Autoantibodies directed against α1-adrenergic receptor and endothelin receptor A in patients with prostate cancer

Gerd Wallukat; Burkhard Jandrig; Niels-Peter Becker; Johann J Wendler; Peter Göttel; Johannes Müller; Martin Schostak; Ingolf Schimke

doi:10.1186/s13317-020-00136-y

Autoantibodies directed against α1-adrenergic receptor and endothelin receptor A in patients with prostate cancer

Auto Immun Highlights. 2020 Sep 25;11(1):13. doi: 10.1186/s13317-020-00136-y.

Authors

Gerd Wallukat¹, Burkhard Jandrig², Niels-Peter Becker¹, Johann J Wendler², Peter Göttel¹, Johannes Müller¹, Martin Schostak², Ingolf Schimke³

Affiliations

¹ Berlin Cures GmbH, Knesebeckstraße 59-61, 10719, Berlin, Germany.
² Universitätsklinik für Urologie, Uroonkologie, robotergestützte und fokale Therapie, Otto von Guericke Universität, Magdeburg, Germany.
³ Berlin Cures GmbH, Knesebeckstraße 59-61, 10719, Berlin, Germany. schimke@berlincures.de.

Abstract

Background: For prostate cancer, signaling pathways induced by over-boarding stimulation of G-protein coupled receptors (GPCR) such as the endothelin, α1- and β-adrenergic, muscarinic and angiotensin 1 receptors were accused to support the carcinogenesis. However, excessive receptor stimulation by physiological receptor ligands is minimized by a control system that induces receptor sensitization and down-regulation. This system is missing when so-called "functional autoantibodies" bind to the GPCR (GPCR-AAB). If GPCR-AAB were found in patients with prostate cancer, uncontrolled GPCR stimulation could make these autoantibodies an additional supporter in prostate cancer.

Methods: Using the bioassay of spontaneously beating cultured rat neonatal cardiomyocytes, GPCR-AAB were identified, quantified and characterized in the serum of 25 patients (aged 56-78 years, median 70 years) with prostate cancer compared to 10 male patients (aged 48-82 years, median 64) with urinary stone disorders (controls).
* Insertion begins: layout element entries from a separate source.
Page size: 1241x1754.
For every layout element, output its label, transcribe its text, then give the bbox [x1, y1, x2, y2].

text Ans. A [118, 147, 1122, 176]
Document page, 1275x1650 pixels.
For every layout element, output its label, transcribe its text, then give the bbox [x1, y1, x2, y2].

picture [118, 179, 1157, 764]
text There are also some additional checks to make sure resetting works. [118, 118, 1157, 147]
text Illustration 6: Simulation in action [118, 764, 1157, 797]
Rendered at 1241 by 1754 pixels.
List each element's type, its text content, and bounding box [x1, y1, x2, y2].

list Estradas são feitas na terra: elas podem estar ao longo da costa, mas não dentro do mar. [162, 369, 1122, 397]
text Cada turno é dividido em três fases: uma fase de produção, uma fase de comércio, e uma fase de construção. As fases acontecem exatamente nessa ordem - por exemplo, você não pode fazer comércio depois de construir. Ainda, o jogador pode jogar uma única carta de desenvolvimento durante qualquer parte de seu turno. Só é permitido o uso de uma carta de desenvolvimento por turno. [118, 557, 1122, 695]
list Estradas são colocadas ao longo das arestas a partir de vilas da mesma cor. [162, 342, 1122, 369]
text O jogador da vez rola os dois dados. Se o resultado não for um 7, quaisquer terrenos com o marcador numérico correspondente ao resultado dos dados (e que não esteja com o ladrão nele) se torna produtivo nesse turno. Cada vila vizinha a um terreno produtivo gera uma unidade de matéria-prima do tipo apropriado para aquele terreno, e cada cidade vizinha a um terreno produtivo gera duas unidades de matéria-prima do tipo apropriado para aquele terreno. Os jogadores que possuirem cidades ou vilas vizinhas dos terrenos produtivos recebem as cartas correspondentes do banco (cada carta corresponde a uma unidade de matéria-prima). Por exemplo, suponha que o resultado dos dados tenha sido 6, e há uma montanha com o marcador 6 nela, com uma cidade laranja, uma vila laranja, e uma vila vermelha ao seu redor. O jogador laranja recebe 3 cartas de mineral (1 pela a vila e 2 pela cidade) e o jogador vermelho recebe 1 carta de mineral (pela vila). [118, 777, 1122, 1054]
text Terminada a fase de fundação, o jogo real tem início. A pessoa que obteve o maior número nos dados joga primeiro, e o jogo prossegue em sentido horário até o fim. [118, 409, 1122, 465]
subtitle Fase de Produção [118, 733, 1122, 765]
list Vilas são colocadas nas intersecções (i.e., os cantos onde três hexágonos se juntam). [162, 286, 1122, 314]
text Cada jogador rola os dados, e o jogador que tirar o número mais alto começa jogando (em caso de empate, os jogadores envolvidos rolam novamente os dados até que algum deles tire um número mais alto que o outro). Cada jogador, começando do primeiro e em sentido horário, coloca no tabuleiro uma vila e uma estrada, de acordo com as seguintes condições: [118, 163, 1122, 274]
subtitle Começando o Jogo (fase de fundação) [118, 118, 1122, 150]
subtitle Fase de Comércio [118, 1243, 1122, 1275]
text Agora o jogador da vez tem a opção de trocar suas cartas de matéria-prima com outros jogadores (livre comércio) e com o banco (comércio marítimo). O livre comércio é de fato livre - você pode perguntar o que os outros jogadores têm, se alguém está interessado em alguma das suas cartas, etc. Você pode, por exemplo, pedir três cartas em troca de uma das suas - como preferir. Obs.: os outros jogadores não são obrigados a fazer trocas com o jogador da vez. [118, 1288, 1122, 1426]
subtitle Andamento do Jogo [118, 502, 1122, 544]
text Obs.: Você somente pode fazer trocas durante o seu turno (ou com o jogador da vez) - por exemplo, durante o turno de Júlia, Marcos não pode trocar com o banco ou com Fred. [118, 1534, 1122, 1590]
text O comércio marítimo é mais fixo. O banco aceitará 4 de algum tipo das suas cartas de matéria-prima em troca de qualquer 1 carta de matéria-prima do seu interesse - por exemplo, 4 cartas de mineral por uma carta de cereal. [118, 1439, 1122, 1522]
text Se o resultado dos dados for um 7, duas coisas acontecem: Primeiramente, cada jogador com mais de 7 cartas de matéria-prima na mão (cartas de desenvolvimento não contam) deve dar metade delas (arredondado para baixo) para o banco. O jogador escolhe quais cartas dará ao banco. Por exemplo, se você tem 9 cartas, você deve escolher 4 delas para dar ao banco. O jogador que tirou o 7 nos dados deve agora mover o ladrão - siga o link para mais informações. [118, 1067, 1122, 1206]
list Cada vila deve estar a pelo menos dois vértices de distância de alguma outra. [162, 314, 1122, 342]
Results: Of the cancer patients, 24 (96%) and 17 (68%), respectively, carried autoantibodies directed against the α1-adrenergic receptor (α1-AAB) and endothelin receptor A (ETA-AAB). No patient was negative for both GPCR-AAB. In contrast, ETA-AAB and α1-AAB were absent in all (100%) and 9 (90%) of the 10 control patients, respectively. While α1-AAB targeted a specific epitope of the first extracellular loop of the α1-adrenergic receptor subtype A, an epitope of the second extracellular loop of the ETA receptor was identified as a target of ETA-AAB. As demonstrated in vitro, the functional activity of both autoantibodies found in prostate cancer can be neutralized by the aptamer BC007.

Conclusions: We hypothesized that α1-AAB and ETA-AAB, which are highly present in prostate cancer patients, could by their functional activity support carcinogenesis by excessive receptor stimulation. The in vitro demonstrated neutralization of α1- and ETA-AAB by the aptamer BC007 could open the door to complement the treatments already available for prostate cancer.

Keywords: Anti-endothelin receptor A autoantibodies; Anti-α1-adrenergic receptor autoantibodies; Aptamer; Functional autoantibodies; G-protein coupled receptor; Prostate cancer.